▶ [EXERCISE]: Please quote, word for word, the stretch from the line containing "by 0.052; A" through the line containing "Shown: 1100; rpm", including both of those lines.

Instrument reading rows

====================

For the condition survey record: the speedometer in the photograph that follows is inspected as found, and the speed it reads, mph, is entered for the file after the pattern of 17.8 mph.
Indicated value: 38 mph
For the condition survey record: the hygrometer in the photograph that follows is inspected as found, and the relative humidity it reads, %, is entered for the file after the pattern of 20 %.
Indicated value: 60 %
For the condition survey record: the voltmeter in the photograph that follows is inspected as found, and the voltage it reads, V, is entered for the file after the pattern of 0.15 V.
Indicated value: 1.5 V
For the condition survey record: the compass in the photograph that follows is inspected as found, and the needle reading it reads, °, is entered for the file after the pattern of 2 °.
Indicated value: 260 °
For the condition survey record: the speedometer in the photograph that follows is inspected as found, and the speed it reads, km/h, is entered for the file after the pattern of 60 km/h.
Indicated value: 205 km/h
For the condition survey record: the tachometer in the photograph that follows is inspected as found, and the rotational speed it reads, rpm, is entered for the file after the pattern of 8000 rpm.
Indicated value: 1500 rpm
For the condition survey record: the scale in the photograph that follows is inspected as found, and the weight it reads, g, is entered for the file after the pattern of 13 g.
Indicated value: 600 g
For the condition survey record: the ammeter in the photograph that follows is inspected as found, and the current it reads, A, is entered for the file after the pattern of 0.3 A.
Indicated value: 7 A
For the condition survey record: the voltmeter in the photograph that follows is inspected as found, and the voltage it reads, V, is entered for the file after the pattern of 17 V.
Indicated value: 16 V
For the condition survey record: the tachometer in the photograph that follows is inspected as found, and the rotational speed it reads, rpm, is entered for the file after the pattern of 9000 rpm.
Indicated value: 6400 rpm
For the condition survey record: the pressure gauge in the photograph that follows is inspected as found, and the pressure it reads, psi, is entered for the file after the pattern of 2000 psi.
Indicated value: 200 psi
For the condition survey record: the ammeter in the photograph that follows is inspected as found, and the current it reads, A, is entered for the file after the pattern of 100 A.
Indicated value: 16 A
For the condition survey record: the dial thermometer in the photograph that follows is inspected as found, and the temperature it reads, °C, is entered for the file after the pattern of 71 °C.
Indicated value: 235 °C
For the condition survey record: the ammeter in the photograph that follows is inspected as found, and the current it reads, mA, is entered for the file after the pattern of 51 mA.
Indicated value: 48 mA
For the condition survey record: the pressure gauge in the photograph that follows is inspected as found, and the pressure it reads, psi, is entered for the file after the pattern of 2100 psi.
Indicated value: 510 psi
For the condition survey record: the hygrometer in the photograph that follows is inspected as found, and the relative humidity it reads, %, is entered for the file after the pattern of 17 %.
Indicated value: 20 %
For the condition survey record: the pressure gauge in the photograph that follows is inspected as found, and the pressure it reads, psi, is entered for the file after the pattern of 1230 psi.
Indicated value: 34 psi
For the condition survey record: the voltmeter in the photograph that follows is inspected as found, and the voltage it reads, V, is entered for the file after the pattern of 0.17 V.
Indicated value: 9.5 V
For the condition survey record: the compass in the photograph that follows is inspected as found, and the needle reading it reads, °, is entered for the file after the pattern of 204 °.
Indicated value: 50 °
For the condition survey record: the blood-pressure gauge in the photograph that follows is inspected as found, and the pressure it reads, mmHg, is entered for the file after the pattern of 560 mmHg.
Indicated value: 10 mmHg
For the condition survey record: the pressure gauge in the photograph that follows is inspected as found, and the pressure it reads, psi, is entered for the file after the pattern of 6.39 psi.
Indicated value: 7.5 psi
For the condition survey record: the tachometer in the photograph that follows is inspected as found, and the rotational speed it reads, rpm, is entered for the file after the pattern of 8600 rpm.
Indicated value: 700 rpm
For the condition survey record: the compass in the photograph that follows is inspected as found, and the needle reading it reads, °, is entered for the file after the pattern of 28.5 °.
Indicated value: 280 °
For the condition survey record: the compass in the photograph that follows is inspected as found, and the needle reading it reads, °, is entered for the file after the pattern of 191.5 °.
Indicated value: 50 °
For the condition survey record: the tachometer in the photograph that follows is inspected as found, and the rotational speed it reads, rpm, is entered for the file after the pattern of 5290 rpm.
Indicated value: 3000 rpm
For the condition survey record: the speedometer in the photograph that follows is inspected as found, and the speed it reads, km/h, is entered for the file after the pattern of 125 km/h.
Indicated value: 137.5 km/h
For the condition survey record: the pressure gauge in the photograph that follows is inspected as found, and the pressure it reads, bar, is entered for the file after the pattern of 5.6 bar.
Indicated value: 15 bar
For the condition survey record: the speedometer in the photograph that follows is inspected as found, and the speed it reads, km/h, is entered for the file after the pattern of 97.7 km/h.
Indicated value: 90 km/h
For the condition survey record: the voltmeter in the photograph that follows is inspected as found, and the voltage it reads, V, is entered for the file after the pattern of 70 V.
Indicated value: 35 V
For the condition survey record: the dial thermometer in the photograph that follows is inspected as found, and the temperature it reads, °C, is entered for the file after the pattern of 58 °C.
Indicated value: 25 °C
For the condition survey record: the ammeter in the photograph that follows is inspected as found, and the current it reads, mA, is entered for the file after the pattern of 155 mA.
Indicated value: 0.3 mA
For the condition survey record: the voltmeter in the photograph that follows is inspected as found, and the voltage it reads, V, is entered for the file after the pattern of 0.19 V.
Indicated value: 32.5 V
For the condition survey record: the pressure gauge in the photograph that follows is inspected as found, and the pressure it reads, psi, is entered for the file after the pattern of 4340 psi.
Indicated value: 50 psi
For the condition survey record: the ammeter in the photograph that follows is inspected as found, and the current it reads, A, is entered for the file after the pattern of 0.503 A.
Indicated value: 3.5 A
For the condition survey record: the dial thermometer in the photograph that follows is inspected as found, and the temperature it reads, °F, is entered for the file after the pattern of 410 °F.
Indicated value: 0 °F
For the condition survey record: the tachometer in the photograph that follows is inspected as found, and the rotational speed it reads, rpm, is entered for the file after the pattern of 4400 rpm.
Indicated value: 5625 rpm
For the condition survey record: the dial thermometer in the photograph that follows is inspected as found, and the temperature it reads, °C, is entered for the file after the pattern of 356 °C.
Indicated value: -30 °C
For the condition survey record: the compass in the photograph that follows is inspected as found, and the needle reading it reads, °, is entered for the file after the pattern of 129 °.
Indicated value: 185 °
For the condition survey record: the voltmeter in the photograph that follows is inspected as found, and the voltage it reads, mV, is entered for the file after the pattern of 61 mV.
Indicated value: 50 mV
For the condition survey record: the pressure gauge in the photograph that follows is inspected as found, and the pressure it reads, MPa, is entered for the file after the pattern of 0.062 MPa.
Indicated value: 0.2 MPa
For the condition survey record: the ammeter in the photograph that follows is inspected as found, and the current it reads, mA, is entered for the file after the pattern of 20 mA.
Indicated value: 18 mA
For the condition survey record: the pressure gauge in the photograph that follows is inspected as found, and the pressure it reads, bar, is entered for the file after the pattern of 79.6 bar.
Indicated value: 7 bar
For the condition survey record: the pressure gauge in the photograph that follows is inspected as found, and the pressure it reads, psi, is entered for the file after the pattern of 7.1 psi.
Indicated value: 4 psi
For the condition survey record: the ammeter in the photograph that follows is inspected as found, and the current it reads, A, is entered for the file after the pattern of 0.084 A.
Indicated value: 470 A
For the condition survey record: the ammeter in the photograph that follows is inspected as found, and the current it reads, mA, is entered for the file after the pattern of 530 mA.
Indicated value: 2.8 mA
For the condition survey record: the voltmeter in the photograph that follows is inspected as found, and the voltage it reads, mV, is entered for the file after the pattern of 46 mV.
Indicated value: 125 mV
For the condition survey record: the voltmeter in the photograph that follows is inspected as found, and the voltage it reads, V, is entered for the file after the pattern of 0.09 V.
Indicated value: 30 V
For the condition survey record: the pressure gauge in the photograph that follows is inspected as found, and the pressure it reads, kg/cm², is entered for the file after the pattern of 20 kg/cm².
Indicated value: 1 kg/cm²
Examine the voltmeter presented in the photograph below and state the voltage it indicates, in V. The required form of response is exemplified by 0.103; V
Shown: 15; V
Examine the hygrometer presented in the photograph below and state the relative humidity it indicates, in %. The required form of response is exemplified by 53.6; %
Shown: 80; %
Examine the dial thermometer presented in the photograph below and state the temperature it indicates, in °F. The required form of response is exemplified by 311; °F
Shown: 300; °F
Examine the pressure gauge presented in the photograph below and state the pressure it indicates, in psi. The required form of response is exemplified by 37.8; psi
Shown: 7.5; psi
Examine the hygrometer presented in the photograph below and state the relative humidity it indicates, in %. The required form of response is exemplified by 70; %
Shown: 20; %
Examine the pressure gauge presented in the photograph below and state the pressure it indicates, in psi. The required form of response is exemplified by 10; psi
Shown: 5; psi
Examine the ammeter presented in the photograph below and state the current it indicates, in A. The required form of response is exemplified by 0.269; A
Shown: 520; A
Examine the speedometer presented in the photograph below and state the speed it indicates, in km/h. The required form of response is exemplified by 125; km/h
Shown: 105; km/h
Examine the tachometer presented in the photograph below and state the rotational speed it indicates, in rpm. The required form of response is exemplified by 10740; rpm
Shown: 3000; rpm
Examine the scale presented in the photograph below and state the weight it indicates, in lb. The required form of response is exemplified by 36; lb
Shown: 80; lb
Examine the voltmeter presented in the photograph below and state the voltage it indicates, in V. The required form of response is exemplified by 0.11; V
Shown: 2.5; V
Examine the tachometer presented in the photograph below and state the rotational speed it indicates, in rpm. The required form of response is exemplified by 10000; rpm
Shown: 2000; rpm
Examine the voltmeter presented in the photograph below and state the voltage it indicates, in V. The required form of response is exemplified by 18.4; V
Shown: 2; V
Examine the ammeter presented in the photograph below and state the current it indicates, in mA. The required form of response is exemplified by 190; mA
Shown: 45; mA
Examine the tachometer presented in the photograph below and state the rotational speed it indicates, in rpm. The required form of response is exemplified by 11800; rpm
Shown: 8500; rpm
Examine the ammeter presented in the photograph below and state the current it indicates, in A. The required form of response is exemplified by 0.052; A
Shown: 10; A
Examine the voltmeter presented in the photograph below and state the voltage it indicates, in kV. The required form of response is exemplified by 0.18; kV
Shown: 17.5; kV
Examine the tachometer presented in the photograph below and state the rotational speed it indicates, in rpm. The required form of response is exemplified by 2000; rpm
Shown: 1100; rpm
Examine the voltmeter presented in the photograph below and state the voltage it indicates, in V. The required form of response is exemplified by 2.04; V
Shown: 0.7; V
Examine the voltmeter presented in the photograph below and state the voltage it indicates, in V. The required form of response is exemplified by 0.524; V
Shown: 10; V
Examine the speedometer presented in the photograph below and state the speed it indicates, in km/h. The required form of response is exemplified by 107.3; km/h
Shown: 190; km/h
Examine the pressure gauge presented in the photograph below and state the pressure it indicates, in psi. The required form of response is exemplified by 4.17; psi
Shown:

====================

▶ [EXERCISE RESULT]:
Examine the ammeter presented in the photograph below and state the current it indicates, in A. The required form of response is exemplified by 0.052; A
Shown: 10; A
Examine the voltmeter presented in the photograph below and state the voltage it indicates, in kV. The required form of response is exemplified by 0.18; kV
Shown: 17.5; kV
Examine the tachometer presented in the photograph below and state the rotational speed it indicates, in rpm. The required form of response is exemplified by 2000; rpm
Shown: 1100; rpm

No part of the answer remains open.